“We stand at the threshold of an age in which materials and devices can be fashioned atom-by-atom to satisfy precise design requirements. Nanotechnology-based applications are arising that were not even imaged a decade ago. The range of potential application is broad and will have enormous consequences for electronics, energy transformation and storage, materials, and medicine and health, to name a few examples. Indeed, the scope of this technology is so broad as to leave virtually no product untouched.” – US Rep. Bart Gordon, Former Chairman of the House Committee on Science and Technology.
What does all that mean? It means there is a new age of technology that is actually considered a revolution because it changes everything we have known about the structure of materials. It is the ability to read the surface of a single atom or molecule and move it around to build and shape. Now that is what I call some nano-nano or a more technical term would be nanotechnology.
Nanotechnology is not new. Nature has been using it to control its evolution. What is different today is man’s ability to understand and control these structures and properties to make new functional materials and devices.
There are many different views of precisely what is included in nanotechnology. In general, however, most agree that three things are important:
- Small size, measured in 100s of nanometers or less
- Unique properties because of the small size
- Control the structure and composition on the nm scale in order to control the properties.
More technology will be invented in the next 20 years than all of mankind with nano-scale manufacturing. Nano materials come in all shapes, sizes and composition – as a material it can replace everything manufactured today – manufacturing reinvented. Nano-scale manufacturing is anticipated to be the fastest growing technological and commercial innovation in the 21st Century.
How will this atomically precise manufacturing impact the future of technology, global governance, and the environment? It is equally applied to fundamentally change the foundation of everything through transformation as well as replacement of hardware (physical objects or mass). Moore’s Law will be challenged to the hilt at the nano-scale. The nano particle is slightly larger than an atom itself so it is definitely not visible with the naked eye. So how is this material managed?
Nanotechnology combines solid state physics, chemistry, electrical engineering, chemical engineering, biochemistry and biophysics, and materials science. Many trained scientists, engineers, and technicians in these areas will be required in the next 30 years. It is estimated that by the end of 2015, this exciting field will need 7 million workers worldwide. The workforce will come from all areas of science and engineering and will include those with two-year technical degrees up to PhD researchers in universities and industry.
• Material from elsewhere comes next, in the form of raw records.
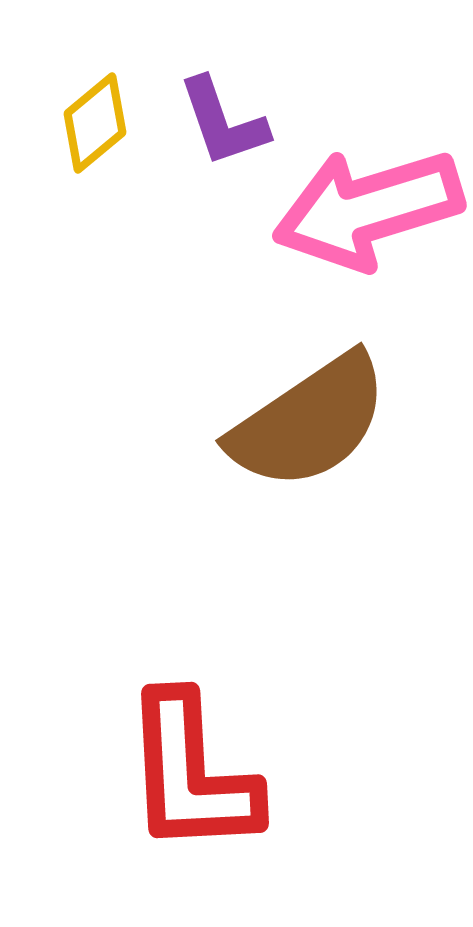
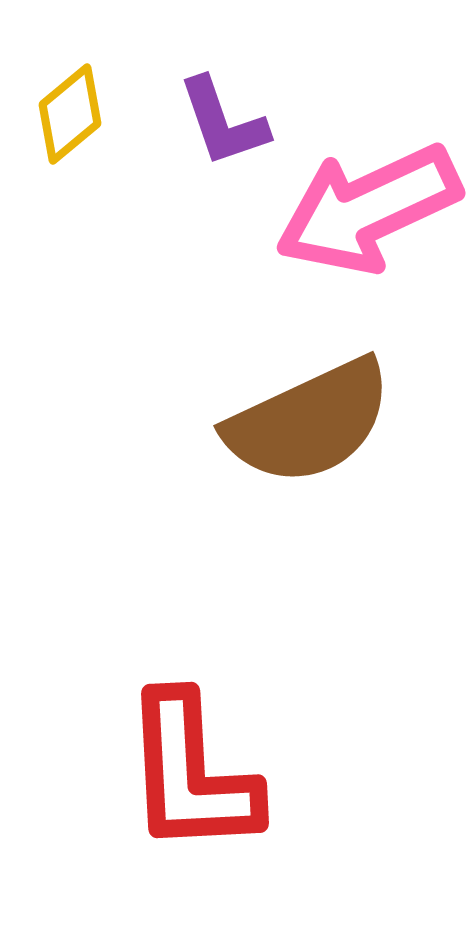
yellow diamond: moved 25 px left, 9 px up
pink arrow: rotated 8 degrees counterclockwise
brown semicircle: rotated 9 degrees clockwise
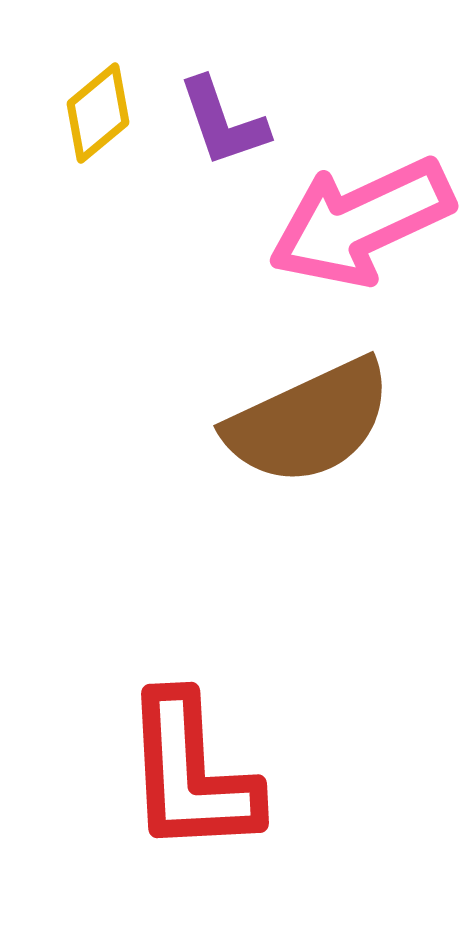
yellow diamond: moved 28 px right, 1 px up
pink arrow: moved 7 px left, 13 px down
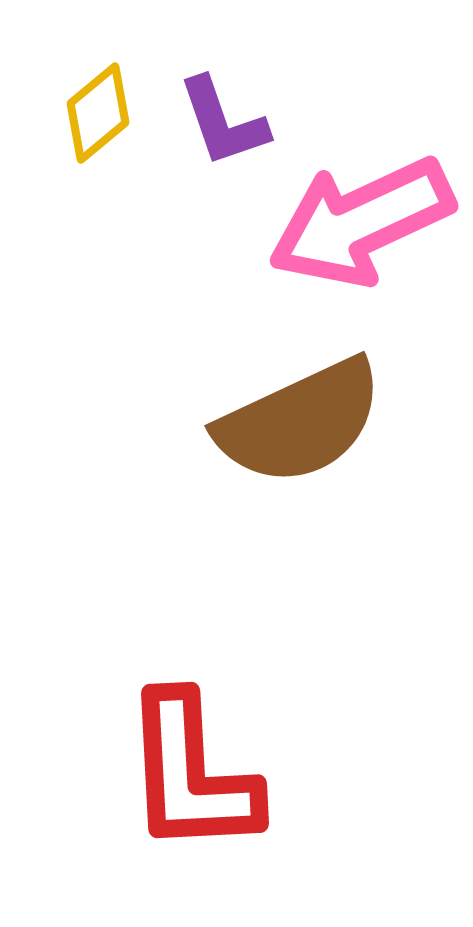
brown semicircle: moved 9 px left
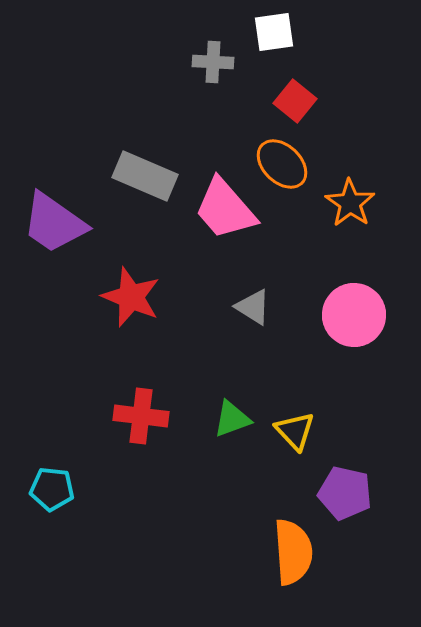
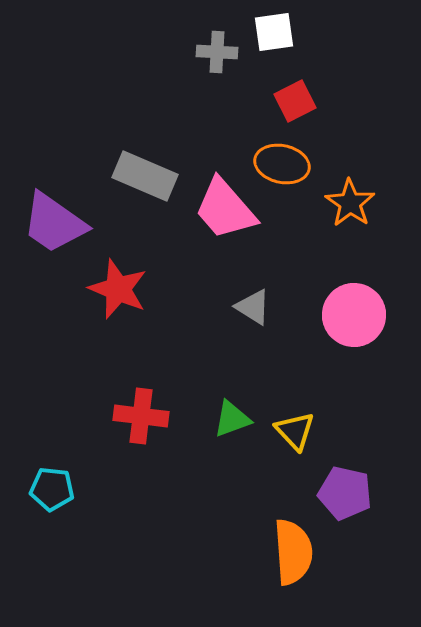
gray cross: moved 4 px right, 10 px up
red square: rotated 24 degrees clockwise
orange ellipse: rotated 32 degrees counterclockwise
red star: moved 13 px left, 8 px up
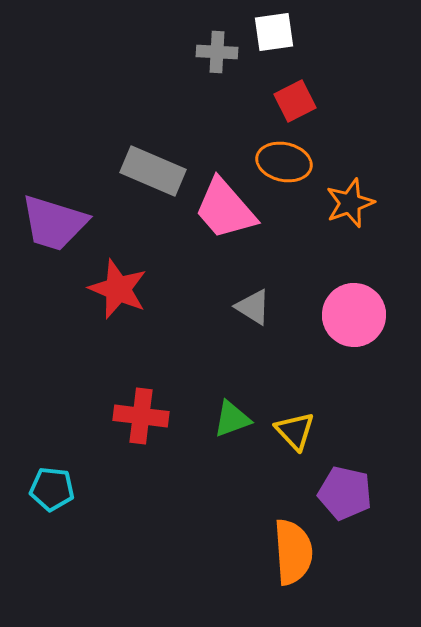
orange ellipse: moved 2 px right, 2 px up
gray rectangle: moved 8 px right, 5 px up
orange star: rotated 18 degrees clockwise
purple trapezoid: rotated 18 degrees counterclockwise
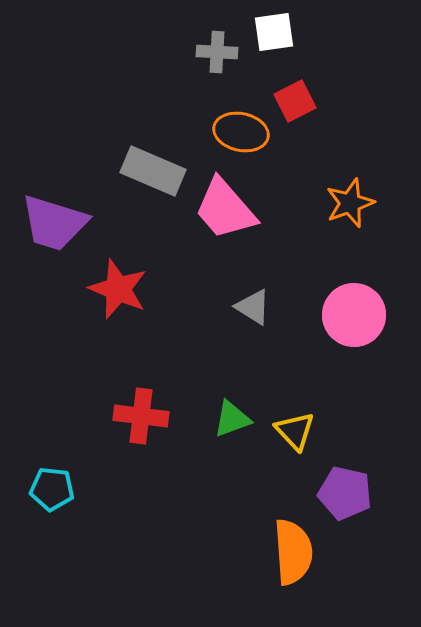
orange ellipse: moved 43 px left, 30 px up
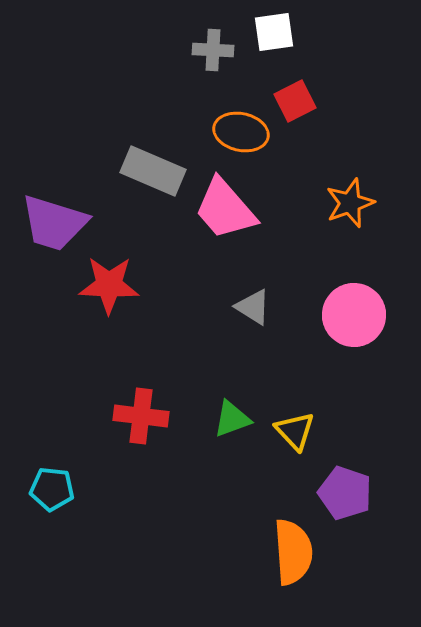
gray cross: moved 4 px left, 2 px up
red star: moved 9 px left, 4 px up; rotated 20 degrees counterclockwise
purple pentagon: rotated 6 degrees clockwise
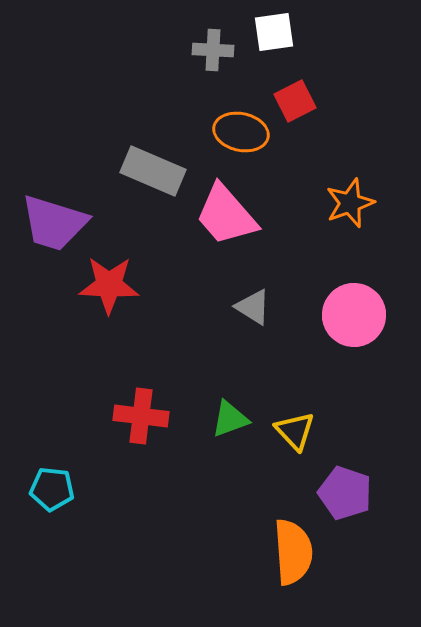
pink trapezoid: moved 1 px right, 6 px down
green triangle: moved 2 px left
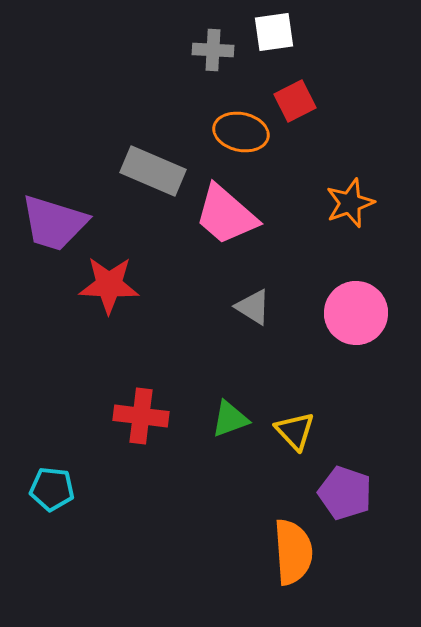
pink trapezoid: rotated 8 degrees counterclockwise
pink circle: moved 2 px right, 2 px up
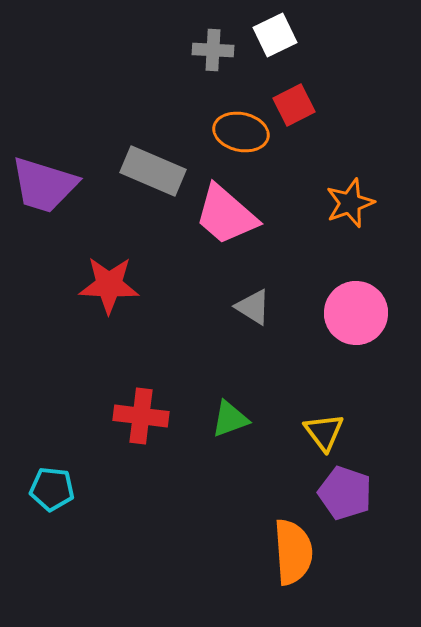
white square: moved 1 px right, 3 px down; rotated 18 degrees counterclockwise
red square: moved 1 px left, 4 px down
purple trapezoid: moved 10 px left, 38 px up
yellow triangle: moved 29 px right, 1 px down; rotated 6 degrees clockwise
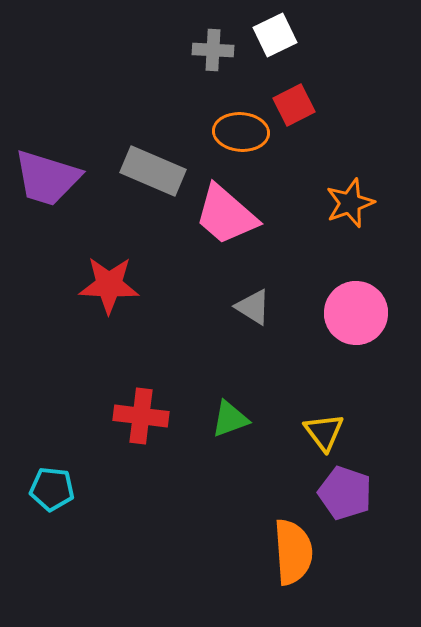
orange ellipse: rotated 8 degrees counterclockwise
purple trapezoid: moved 3 px right, 7 px up
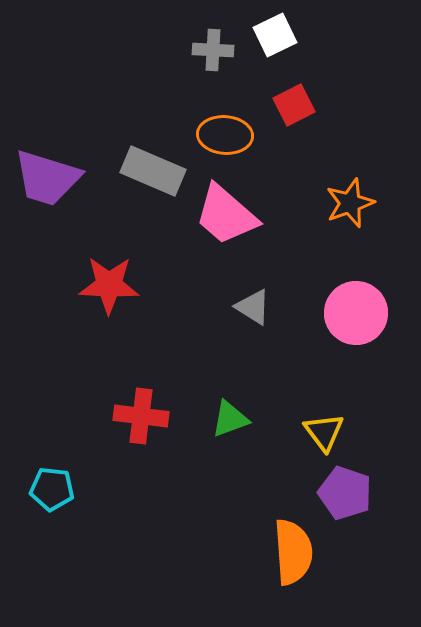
orange ellipse: moved 16 px left, 3 px down
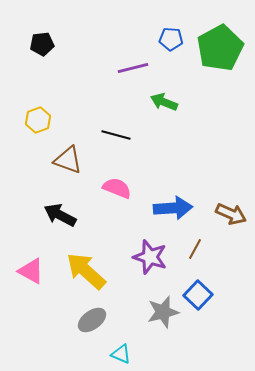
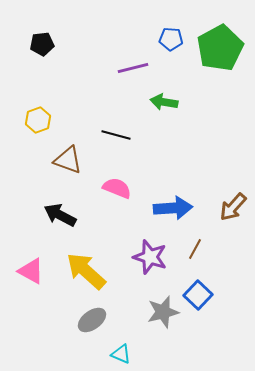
green arrow: rotated 12 degrees counterclockwise
brown arrow: moved 2 px right, 7 px up; rotated 108 degrees clockwise
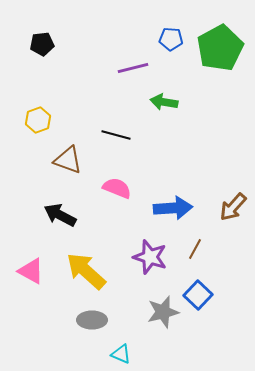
gray ellipse: rotated 36 degrees clockwise
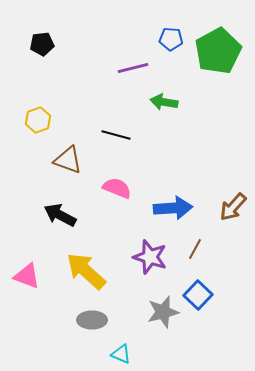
green pentagon: moved 2 px left, 3 px down
pink triangle: moved 4 px left, 5 px down; rotated 8 degrees counterclockwise
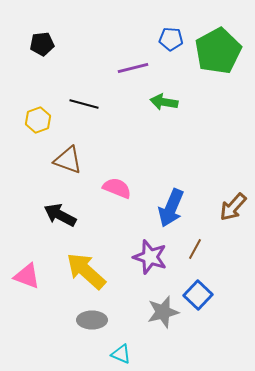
black line: moved 32 px left, 31 px up
blue arrow: moved 2 px left; rotated 117 degrees clockwise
The STEM programs in our schools are actually very vital to advance this technology in the US. If we don’t train them, China, Russia, Japan and the EU will and the US will be commercializing it from behind. Where have we experience that before?
Science is not done in a vacuum. It exists, influences, and is influenced by the society surrounding it. Nanotechnology, like all new technologies that have come before it, will also have a profound effect on social and ethical issues.
Over the next 10 weeks or so, I will introduce nano usage in the following areas: electronics, quantum computing, energy, medicine, mineral resources, water, agriculture, infrastructure development, spaceflight and even climate change. There are hundreds of possible uses and I will touch on many of them as I discuss the above categories. The easiest way to understand the technology is through examples and video which I will provide. Hop on board for an amazing adventure in learning and new thinking.